_Work item A_:
Rewrite the records from the line with "VESELINOVIĆA 12" through the end of the records, replacing "E-MAIL" with "Email" and leaving everything else unchanged. Omit the pictures.

Paul Reiser in Philadelphia in August 2005
Born March 30, 1957 (1957-03-30) (age 51)
New York City, New York, U.S.

Paul Reiser (born March 30, 1957) is an American stand-up comedian, actor, author and writer.

Biography

Born to a Jewish American family, Reiser attended the East Side Hebrew Institute on the Lower East Side of Manhattan and graduated from Stuyvesant High School in New York City.[1] He earned his bachelor's degree at Binghamton University, where he majored in music (piano, composition). He was active in campus theater productions, and founded "The Little Theater That Could", an on-campus community theater organization located in Hinman College, Reiser's dorm community. It was later renamed Hinman Production Company. [1] Reiser eventually found his calling when he performed in New York City comedy clubs during university summer breaks.

_Extracted information_:
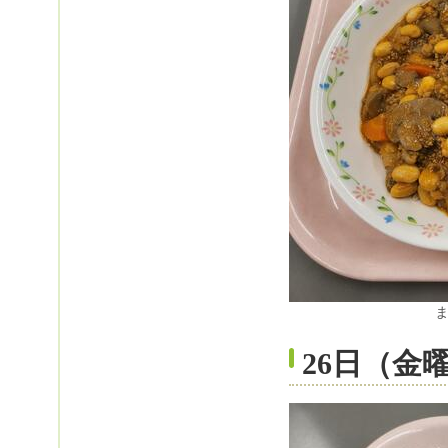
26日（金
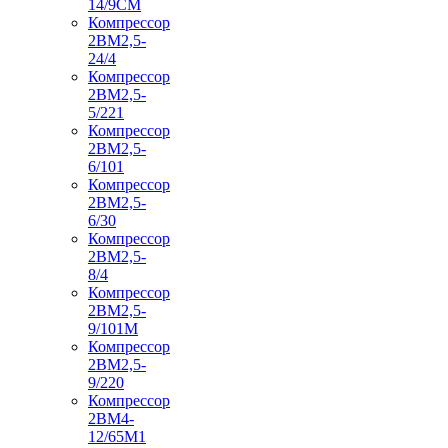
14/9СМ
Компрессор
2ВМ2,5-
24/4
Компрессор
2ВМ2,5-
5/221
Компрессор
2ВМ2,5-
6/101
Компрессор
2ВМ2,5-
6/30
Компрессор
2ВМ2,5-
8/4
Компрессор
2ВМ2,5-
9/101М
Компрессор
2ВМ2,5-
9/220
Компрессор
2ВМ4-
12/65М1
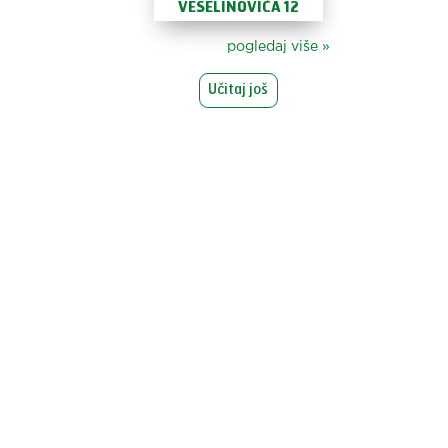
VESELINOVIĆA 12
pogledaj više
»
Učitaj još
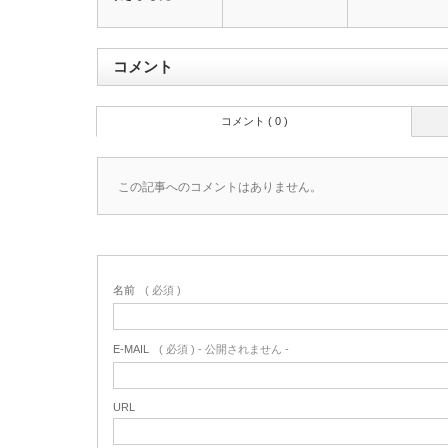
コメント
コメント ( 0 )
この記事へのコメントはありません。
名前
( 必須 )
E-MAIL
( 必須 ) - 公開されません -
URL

_Work item B_:
What occupations does the text on Paul Reiser assign to him in its opening description?

_Answer space A_:
VESELINOVIĆA 12
pogledaj više
»
Učitaj još
コメント
コメント ( 0 )
この記事へのコメントはありません。
名前
( 必須 )
Email
( 必須 ) - 公開されません -
URL

_Answer space B_:
- stand-up comedian
- actor
- author
- writer